- _Your goal_: Write a continuation of the jellied chicken post below, starting after its last sentence.

- _Exercise text_:
Tuesday 30 October 2012

KOORYACHA HOROPKA . . . Eyes of a Werewolf ???



Baba Leschyshyn was afraid of the supernatural.  Coming home in a wagon once, she was frightened when she saw something black behind a fence where no one lived.  She didn’t tell Gedo, however, until they got home because you were never supposed to. 

My mother was superstitious, too.  She told me, “If you put on more garments it will be cold.  If you lack one, it will be warm.”       . . .         Someone must have been wearing too many layers in Saskatchewan and northern Alberta a few days ago because winter has arrived there a bit early this year.

                                                               *********************

A dish for HALLOWEEN:  Cut slices of stuffed green olives to put in centre of egg yolks.  Tell the kids they’re eating EYES of a WEREWOLF.



KOORYACHA HOROPKA  (Jellied Chicken)

based on The Best of Ukrainian Cuisine by Bohdan Zahny

Prepare this dish a day ahead of your dinner party.

                2 ½ pounds chicken thighs
                6 cups water
                1 medium onion
                1 medium or large carrot
                10 peppercorns
                1 bay leaf
                2 whole cloves
                ¾ tsp salt
                3 eggs
                ½ tsp gelatin

  1. Chop onion coarsely and set aside on a plate.
  2. Place chicken in Dutch oven.  Cover with water.  Bring to a boil.  Skim off the scum.   
  3. Add onions, peppercorns, bay leaf, cloves and salt.
  4. When broth returns to a boil, lower heat to very low and keep uncovered at very low simmer for 2 hours.

- _Exercise data_:
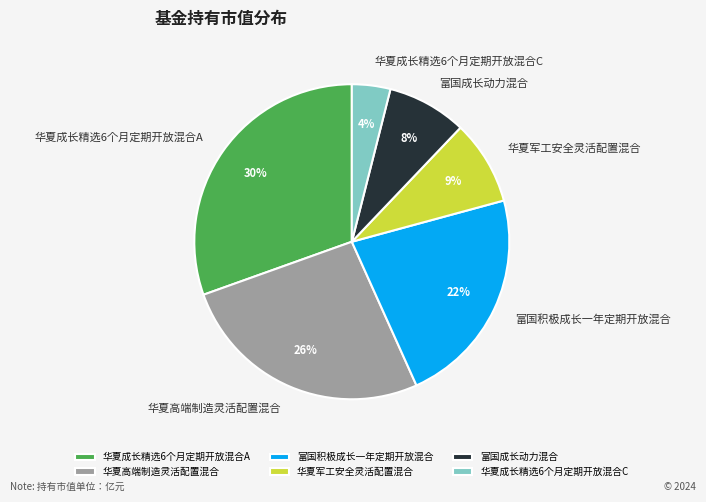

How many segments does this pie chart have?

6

==

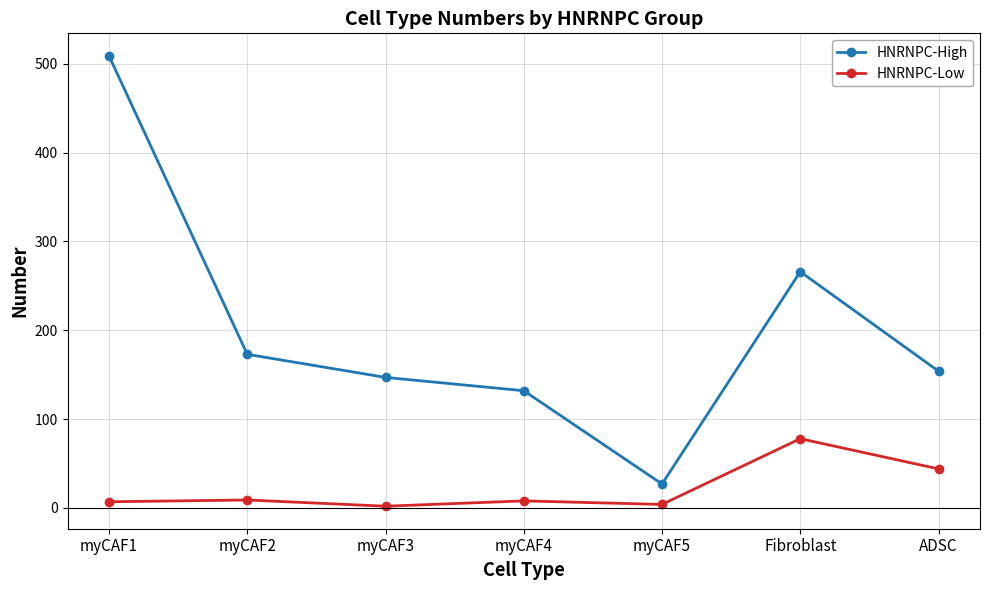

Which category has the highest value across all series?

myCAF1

- _Exercise answer_:
(Check the broth from time to time.  If it’s evaporating too quickly, you’ll need to add water, but try not to.)
  1. Hardboil the eggs.  (I lower them into rapidly boiling water and time them 13 minutes, then drain, and cover with cold water.
  2. Chop carrot into ½ inch dice.
  3. After 2 hours, add carrot to broth.  Simmer for 15 more minutes.
  4. With slotted spoon, remove chicken from broth.
  5. Strain the broth.  Save only the carrots.
  6. Degrease the broth with a gravy cup.  You should have 2 cups of broth.  (If you have more, boil it to reduce it.  If you have too little, add store-bought bouillon or water.)
 
  1. Remove the bones from the chicken.  Also discard the skin.
  2. Arrange the thighs neatly in a 9 inch casserole dish.
  3. Distribute the boiled carrots throughout.
  4. Peel and slice the hardboiled eggs.
  5. Distribute the egg slices decoratively.
  6. In a small saucepan, heat ½ cup broth and mix in ½ tsp gelatin.  When it is dissolved, add the rest of the broth.
  7. Pour the broth over the chicken and eggs.
  8. Refrigerate.  Do not cover until chilled (or liquid will condense on the lid of the casserole).
  9. Refrigerate overnight.
  10. Serve with tangy side dishes such as German Potato Salad. 
*Serves  6 to 8 as a main course.

Small squares of the Jellied Chicken, seasoned with a grind of fresh pepper, also can be served as an appetizer.  My daughter’s verdict:  “Very good!”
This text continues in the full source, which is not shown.